:: Exercise details ::
Only the lines below starting at the one containing "и придруживања постало је извесно да у случа" and ending at the one containing "преиспитују евентуалне препреке, проблеми и" belong in the answer, each copied exactly.

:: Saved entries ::

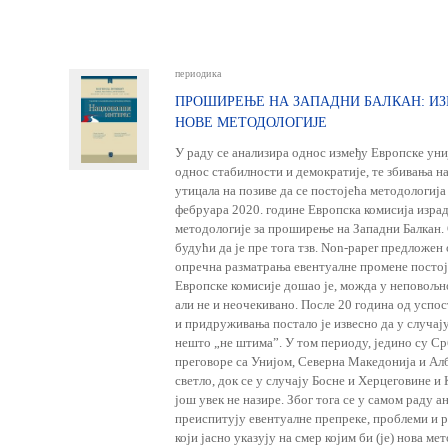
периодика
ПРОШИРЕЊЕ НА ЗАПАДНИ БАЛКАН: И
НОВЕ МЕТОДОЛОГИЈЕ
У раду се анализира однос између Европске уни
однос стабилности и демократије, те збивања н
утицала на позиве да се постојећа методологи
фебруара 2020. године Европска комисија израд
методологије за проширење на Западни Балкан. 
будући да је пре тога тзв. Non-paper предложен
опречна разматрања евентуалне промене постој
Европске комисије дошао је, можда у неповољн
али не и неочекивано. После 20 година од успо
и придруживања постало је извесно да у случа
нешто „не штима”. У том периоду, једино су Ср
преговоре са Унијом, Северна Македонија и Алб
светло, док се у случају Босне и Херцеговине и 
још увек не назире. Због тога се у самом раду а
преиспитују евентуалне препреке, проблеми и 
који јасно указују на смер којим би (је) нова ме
* * *
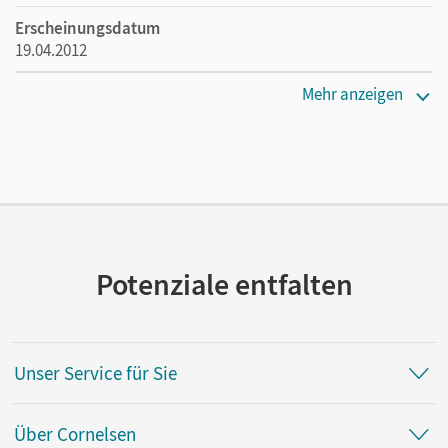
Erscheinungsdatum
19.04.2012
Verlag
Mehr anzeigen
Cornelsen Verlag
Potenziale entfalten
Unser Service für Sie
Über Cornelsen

:: Exercise answer ::
и придруживања постало је извесно да у случа
нешто „не штима”. У том периоду, једино су Ср
преговоре са Унијом, Северна Македонија и Алб
светло, док се у случају Босне и Херцеговине и 
још увек не назире. Због тога се у самом раду а
преиспитују евентуалне препреке, проблеми и 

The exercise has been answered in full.